For now, this behavior is kept to avoid breaking backwards compatibility when padding/encoding with `truncation is True`.
- Be aware that you SHOULD NOT rely on t5-base automatically truncating your input to 512 when padding/encoding.
- If you want to encode/pad to sequences longer than 512 you can either instantiate this tokenizer with `model_max_length` or pass `max_length` when encoding/padding.


In [2]:
# example text
original_text_en = "Machine learning (ML) is the scientific study of algorithms and statistical models that computer systems use to progressively improve their performance on a specific task. Machine learning algorithms build a mathematical model of sample data, known as “training data”, in order to make predictions or decisions without being explicitly programmed to perform the task. Machine learning algorithms are used in the applications of email filtering, detection of network intruders, and computer vision, where it is infeasible to develop an algorithm of specific instructions for performing the task. Machine learning is closely related to computational statistics, which focuses on making predictions using computers. The study of mathematical optimization delivers methods, theory and application domains to the field of machine learning. Data mining is a field of study within machine learning and focuses on exploratory data analysis through unsupervised learning. In its application across business problems, machine learning is also referred to as predictive analytics."

In [3]:
# encode the text into tensor of integers using the appropriate tokenizer
inputs = tokenizer.encode("summarize: " + original_text_en, return_tensors="pt", max_length=512, truncation=True)

In [4]:
# generate the summarization output
outputs = model.generate(
    inputs,
    max_length=150,
    min_length=40,
    length_penalty=2.0,
    num_beams=4,
    early_stopping=True)
# just for debugging
print(outputs)
print(tokenizer.decode(outputs[0]))

tensor([[    0,  1437,  1036,    41,  6858,    61,    19,     8,  4290,   810,
            13, 16783,    11, 11775,  2250,    24,  1218,  1002,   169,    12,
             3, 31599,  1172,    70,   821,    30,     3,     9,   806,  2491,
             3,     5,  1437,  1036, 16783,   918,     3,     9, 18913,   825,
            13,  3106,   331,     6,   801,    38,   105, 13023,   331,  1241,
            16,   455,    12,   143, 20099,    42,  3055,   406,   271, 21119,
          2486,    26,     3,     5,     1]])
<pad> machine learning (ML) is the scientific study of algorithms and statistical models that computer systems use to progressively improve their performance on a specific task. machine learning algorithms build a mathematical model of sample data, known as “training data”, in order to make predictions or decisions without being explicitly programmed.</s>


## Conclusion

In the end, there are multiple viable ways for text summarization. Both extractive and abstractive summarization has its advantages and disadvantages.

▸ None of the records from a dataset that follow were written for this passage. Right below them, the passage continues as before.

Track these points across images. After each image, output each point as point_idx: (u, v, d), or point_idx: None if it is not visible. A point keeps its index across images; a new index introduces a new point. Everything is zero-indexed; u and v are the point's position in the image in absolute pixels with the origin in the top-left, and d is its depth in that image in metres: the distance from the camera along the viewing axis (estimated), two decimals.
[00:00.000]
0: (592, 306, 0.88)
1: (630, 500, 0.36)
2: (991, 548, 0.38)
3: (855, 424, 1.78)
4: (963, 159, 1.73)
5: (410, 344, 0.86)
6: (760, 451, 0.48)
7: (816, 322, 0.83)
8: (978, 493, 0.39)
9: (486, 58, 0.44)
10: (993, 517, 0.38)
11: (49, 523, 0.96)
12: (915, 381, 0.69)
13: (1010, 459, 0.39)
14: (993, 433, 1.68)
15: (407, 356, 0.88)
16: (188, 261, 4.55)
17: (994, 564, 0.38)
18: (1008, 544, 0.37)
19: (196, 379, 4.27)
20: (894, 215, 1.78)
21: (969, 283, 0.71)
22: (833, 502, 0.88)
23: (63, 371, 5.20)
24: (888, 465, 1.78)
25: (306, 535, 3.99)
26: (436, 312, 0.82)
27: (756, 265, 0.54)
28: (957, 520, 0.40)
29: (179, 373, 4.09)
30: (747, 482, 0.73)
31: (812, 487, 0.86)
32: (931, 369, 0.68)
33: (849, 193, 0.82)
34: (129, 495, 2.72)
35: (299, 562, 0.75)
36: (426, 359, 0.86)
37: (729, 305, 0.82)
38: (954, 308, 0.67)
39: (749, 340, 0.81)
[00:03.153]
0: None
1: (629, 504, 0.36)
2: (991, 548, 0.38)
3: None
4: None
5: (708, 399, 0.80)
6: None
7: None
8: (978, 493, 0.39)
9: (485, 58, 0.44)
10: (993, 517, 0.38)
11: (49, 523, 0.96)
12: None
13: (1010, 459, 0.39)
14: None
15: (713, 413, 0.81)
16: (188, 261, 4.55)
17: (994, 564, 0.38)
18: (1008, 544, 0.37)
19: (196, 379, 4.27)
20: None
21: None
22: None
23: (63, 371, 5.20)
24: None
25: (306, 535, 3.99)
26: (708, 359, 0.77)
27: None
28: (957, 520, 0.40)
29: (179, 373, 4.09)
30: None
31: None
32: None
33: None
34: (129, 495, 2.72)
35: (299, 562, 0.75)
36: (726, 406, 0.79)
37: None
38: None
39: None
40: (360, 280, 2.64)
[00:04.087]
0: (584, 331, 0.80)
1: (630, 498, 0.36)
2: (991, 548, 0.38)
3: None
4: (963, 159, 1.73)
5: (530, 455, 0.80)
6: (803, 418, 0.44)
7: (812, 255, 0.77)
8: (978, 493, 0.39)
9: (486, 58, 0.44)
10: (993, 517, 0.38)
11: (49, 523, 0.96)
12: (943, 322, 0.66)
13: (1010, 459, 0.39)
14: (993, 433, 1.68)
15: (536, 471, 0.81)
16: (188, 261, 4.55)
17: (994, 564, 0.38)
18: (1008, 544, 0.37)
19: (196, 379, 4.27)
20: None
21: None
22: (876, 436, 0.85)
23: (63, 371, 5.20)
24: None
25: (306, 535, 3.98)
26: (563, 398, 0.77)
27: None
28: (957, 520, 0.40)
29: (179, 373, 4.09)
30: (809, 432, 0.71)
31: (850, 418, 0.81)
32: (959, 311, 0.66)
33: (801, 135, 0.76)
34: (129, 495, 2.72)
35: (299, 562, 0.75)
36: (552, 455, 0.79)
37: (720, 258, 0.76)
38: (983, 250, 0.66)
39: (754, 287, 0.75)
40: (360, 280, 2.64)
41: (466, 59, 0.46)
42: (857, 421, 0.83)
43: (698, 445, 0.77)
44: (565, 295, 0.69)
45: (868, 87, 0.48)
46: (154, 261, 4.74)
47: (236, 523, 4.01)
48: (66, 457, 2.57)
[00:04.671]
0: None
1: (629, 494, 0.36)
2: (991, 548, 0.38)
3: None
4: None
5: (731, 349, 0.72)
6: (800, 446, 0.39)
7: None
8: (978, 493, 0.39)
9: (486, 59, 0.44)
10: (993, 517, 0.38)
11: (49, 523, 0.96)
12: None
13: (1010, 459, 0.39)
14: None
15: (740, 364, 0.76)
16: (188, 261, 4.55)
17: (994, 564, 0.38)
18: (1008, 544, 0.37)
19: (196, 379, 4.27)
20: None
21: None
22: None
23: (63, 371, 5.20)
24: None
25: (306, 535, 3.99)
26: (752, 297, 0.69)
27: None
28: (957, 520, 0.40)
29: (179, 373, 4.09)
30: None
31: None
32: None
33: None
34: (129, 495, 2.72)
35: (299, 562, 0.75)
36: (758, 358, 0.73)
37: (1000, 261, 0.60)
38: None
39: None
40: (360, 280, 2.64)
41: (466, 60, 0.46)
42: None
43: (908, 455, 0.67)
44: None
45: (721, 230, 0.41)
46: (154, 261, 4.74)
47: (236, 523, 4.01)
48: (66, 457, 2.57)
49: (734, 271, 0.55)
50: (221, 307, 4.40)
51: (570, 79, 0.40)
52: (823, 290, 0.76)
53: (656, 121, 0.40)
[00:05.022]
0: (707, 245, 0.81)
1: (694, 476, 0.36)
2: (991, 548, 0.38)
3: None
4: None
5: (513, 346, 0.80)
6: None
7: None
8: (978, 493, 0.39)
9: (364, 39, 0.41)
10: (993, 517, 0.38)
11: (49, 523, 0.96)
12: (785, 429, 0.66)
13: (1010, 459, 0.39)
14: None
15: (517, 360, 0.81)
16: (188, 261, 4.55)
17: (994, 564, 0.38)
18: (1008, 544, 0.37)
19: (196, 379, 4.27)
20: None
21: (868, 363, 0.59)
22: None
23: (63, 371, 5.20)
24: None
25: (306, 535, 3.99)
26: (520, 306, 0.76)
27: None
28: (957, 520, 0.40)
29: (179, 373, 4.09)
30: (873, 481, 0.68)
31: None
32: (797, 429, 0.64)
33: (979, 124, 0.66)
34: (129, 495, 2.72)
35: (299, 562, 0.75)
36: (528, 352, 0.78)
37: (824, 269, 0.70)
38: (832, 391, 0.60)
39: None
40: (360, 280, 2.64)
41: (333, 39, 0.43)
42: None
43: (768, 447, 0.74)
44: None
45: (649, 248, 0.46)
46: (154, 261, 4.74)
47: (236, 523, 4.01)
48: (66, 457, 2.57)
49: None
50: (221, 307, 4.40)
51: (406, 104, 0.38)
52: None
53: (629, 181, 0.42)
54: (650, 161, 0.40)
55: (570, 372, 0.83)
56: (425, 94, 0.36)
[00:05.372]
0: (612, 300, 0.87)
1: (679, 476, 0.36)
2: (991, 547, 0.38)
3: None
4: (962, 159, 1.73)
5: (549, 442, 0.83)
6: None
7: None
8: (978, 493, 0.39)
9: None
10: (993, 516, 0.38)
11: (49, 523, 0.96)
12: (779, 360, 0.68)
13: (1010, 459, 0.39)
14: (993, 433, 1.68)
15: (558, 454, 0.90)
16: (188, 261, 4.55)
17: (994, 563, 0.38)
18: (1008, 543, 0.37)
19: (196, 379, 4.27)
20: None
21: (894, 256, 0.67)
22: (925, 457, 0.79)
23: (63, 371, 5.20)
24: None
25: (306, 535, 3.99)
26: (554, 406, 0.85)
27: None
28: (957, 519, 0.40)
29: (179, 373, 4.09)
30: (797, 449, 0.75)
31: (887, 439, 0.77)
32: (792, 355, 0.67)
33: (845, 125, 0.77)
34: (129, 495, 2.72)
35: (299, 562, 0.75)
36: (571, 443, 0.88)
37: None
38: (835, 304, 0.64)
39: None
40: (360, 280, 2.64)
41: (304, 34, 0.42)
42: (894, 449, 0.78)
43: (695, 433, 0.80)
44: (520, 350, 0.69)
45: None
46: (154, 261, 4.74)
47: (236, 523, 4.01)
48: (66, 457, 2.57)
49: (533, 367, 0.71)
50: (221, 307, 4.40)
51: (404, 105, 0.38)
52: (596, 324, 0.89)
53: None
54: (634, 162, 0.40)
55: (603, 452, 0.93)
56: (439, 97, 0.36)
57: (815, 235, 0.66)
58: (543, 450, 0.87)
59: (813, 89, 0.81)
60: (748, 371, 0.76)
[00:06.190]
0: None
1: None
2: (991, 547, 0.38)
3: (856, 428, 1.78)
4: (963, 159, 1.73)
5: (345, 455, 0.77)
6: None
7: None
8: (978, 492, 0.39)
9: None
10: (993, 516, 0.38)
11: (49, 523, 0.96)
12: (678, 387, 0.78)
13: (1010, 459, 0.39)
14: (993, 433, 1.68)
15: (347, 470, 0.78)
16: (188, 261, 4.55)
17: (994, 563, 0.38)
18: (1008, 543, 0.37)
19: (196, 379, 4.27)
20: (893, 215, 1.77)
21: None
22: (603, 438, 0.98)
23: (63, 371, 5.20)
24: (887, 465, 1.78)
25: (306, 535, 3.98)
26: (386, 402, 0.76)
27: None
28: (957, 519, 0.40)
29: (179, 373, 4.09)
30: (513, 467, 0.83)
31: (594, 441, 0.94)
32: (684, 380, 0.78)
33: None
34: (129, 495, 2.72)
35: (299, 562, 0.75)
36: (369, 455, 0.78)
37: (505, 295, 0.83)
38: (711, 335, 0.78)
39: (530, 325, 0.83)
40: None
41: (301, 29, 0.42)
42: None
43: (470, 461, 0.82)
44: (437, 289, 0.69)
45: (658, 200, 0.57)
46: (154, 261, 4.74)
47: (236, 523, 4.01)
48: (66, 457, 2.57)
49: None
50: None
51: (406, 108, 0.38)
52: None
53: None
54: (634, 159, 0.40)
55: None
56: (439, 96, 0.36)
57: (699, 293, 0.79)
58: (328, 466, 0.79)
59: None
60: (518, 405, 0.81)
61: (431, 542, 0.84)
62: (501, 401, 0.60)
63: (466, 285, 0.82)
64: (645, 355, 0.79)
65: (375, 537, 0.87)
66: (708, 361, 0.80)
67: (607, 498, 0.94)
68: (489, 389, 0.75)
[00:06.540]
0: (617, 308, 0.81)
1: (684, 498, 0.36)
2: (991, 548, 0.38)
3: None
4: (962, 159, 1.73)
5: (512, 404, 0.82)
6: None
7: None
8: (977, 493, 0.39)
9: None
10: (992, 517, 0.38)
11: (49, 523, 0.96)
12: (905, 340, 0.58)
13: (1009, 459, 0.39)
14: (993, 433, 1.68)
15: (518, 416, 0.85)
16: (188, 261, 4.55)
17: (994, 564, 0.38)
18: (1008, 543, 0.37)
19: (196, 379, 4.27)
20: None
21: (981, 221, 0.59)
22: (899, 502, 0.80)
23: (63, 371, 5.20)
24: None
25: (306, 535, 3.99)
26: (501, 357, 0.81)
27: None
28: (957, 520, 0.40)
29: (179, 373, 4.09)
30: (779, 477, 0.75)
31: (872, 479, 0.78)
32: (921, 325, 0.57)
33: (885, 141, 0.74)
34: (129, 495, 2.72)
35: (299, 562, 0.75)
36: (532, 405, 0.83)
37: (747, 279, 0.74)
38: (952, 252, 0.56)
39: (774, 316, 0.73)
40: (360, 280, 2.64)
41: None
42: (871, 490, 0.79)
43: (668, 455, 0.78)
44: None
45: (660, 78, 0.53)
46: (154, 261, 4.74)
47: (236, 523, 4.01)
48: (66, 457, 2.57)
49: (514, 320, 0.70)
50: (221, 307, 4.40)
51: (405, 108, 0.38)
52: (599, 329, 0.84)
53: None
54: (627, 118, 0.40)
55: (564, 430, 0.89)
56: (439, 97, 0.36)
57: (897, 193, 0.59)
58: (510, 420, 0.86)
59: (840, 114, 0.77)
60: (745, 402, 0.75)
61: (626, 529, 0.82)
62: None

Extractive Summarization for example generally produces a more readable and syntactically correct output. This however strongly depends on the quality of the original text. This approach works best when the input text consist of general descriptions and specialized, in-depth parts. The abbreviation performance is only good with short sentences (text splits).

Abstractive Summarization offers a mor human-like approach to abbreviating texts. The trained models (in this case transformers) understand the general concepts of the text and try to create their own summarization (see text generation). Overall, these models can strongly change the sentence and text structure compared to the input text. They have difficulty however, to produce grammatically and syntactically correct texts, especially in regards to specialized vocabulary they were not trained in.

As the first approach is to create a summarization service for wikipedia texts (and other curated texts), the Extractive Summarization was selected as the better approach.